-- PROBLEM --
Please restate the data that follows, leaving every word in place.

[[ DATA PROVIDED open ]]

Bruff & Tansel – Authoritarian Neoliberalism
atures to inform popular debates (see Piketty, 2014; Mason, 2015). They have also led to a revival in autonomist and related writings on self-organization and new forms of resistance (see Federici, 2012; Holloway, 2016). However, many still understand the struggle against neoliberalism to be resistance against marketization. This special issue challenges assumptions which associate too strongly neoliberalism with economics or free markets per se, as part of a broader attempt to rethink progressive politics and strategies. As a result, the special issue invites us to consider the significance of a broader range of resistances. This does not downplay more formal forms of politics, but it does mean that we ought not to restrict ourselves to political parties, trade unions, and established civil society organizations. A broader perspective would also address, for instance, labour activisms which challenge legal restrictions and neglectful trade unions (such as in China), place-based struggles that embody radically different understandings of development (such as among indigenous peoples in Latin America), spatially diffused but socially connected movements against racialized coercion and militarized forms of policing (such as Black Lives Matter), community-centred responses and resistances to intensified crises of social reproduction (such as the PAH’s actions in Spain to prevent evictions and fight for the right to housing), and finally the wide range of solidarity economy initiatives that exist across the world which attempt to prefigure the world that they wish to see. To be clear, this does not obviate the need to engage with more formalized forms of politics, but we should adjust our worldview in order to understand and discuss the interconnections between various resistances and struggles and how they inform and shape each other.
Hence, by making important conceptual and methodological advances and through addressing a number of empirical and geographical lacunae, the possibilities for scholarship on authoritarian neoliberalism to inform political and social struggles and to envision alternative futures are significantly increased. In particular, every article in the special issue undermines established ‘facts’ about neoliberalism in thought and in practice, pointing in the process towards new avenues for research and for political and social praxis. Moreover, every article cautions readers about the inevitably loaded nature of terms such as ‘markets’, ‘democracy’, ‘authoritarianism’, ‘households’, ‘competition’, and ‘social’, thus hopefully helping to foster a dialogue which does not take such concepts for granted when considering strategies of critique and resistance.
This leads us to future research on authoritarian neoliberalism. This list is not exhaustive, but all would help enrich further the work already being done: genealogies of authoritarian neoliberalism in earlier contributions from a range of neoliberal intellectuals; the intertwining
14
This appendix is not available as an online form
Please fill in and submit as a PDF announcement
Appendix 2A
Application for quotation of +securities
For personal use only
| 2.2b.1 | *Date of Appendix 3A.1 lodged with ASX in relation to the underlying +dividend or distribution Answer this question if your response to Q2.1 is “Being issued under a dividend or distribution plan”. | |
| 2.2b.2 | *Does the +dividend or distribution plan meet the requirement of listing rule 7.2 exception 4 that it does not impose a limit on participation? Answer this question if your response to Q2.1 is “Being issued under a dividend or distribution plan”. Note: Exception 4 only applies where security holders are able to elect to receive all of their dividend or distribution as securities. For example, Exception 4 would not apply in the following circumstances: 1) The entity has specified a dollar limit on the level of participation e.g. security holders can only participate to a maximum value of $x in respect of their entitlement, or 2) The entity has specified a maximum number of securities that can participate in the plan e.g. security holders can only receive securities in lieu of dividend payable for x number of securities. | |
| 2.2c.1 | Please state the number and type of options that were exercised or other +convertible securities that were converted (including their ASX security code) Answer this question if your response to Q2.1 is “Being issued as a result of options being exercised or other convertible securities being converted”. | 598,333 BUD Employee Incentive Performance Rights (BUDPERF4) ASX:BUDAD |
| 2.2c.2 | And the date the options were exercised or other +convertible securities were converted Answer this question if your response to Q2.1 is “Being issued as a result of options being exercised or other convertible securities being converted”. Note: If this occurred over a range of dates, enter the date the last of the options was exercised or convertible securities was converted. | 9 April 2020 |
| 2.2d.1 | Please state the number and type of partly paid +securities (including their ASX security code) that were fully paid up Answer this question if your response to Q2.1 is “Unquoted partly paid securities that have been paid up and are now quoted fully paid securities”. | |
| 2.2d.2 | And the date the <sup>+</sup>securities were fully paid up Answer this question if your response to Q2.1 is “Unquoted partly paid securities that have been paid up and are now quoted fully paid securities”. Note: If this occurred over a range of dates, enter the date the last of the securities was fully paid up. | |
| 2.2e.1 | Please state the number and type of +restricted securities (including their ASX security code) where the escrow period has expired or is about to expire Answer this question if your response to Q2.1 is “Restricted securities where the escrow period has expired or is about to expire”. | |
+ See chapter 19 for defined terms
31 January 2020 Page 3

[[ DATA PROVIDED closed ]]

-- YOUR RESPONSE --
Bruff & Tansel – Authoritarian Neoliberalism
atures to inform popular debates (see Piketty, 2014; Mason, 2015). They have also led to a revival in autonomist and related writings on self-organization and new forms of resistance (see Federici, 2012; Holloway, 2016). However, many still understand the struggle against neoliberalism to be resistance against marketization. This special issue challenges assumptions which associate too strongly neoliberalism with economics or free markets per se, as part of a broader attempt to rethink progressive politics and strategies. As a result, the special issue invites us to consider the significance of a broader range of resistances. This does not downplay more formal forms of politics, but it does mean that we ought not to restrict ourselves to political parties, trade unions, and established civil society organizations. A broader perspective would also address, for instance, labour activisms which challenge legal restrictions and neglectful trade unions (such as in China), place-based struggles that embody radically different understandings of development (such as among indigenous peoples in Latin America), spatially diffused but socially connected movements against racialized coercion and militarized forms of policing (such as Black Lives Matter), community-centred responses and resistances to intensified crises of social reproduction (such as the PAH’s actions in Spain to prevent evictions and fight for the right to housing), and finally the wide range of solidarity economy initiatives that exist across the world which attempt to prefigure the world that they wish to see. To be clear, this does not obviate the need to engage with more formalized forms of politics, but we should adjust our worldview in order to understand and discuss the interconnections between various resistances and struggles and how they inform and shape each other.
Hence, by making important conceptual and methodological advances and through addressing a number of empirical and geographical lacunae, the possibilities for scholarship on authoritarian neoliberalism to inform political and social struggles and to envision alternative futures are significantly increased. In particular, every article in the special issue undermines established ‘facts’ about neoliberalism in thought and in practice, pointing in the process towards new avenues for research and for political and social praxis. Moreover, every article cautions readers about the inevitably loaded nature of terms such as ‘markets’, ‘democracy’, ‘authoritarianism’, ‘households’, ‘competition’, and ‘social’, thus hopefully helping to foster a dialogue which does not take such concepts for granted when considering strategies of critique and resistance.
This leads us to future research on authoritarian neoliberalism. This list is not exhaustive, but all would help enrich further the work already being done: genealogies of authoritarian neoliberalism in earlier contributions from a range of neoliberal intellectuals; the intertwining
14
This appendix is not available as an online form
Please fill in and submit as a PDF announcement
Appendix 2A
Application for quotation of +securities
For personal use only
| 2.2b.1 | *Date of Appendix 3A.1 lodged with ASX in relation to the underlying +dividend or distribution Answer this question if your response to Q2.1 is “Being issued under a dividend or distribution plan”. | |
| 2.2b.2 | *Does the +dividend or distribution plan meet the requirement of listing rule 7.2 exception 4 that it does not impose a limit on participation? Answer this question if your response to Q2.1 is “Being issued under a dividend or distribution plan”. Note: Exception 4 only applies where security holders are able to elect to receive all of their dividend or distribution as securities. For example, Exception 4 would not apply in the following circumstances: 1) The entity has specified a dollar limit on the level of participation e.g. security holders can only participate to a maximum value of $x in respect of their entitlement, or 2) The entity has specified a maximum number of securities that can participate in the plan e.g. security holders can only receive securities in lieu of dividend payable for x number of securities. | |
| 2.2c.1 | Please state the number and type of options that were exercised or other +convertible securities that were converted (including their ASX security code) Answer this question if your response to Q2.1 is “Being issued as a result of options being exercised or other convertible securities being converted”. | 598,333 BUD Employee Incentive Performance Rights (BUDPERF4) ASX:BUDAD |
| 2.2c.2 | And the date the options were exercised or other +convertible securities were converted Answer this question if your response to Q2.1 is “Being issued as a result of options being exercised or other convertible securities being converted”. Note: If this occurred over a range of dates, enter the date the last of the options was exercised or convertible securities was converted. | 9 April 2020 |
| 2.2d.1 | Please state the number and type of partly paid +securities (including their ASX security code) that were fully paid up Answer this question if your response to Q2.1 is “Unquoted partly paid securities that have been paid up and are now quoted fully paid securities”. | |
| 2.2d.2 | And the date the <sup>+</sup>securities were fully paid up Answer this question if your response to Q2.1 is “Unquoted partly paid securities that have been paid up and are now quoted fully paid securities”. Note: If this occurred over a range of dates, enter the date the last of the securities was fully paid up. | |
| 2.2e.1 | Please state the number and type of +restricted securities (including their ASX security code) where the escrow period has expired or is about to expire Answer this question if your response to Q2.1 is “Restricted securities where the escrow period has expired or is about to expire”. | |
+ See chapter 19 for defined terms
31 January 2020 Page 3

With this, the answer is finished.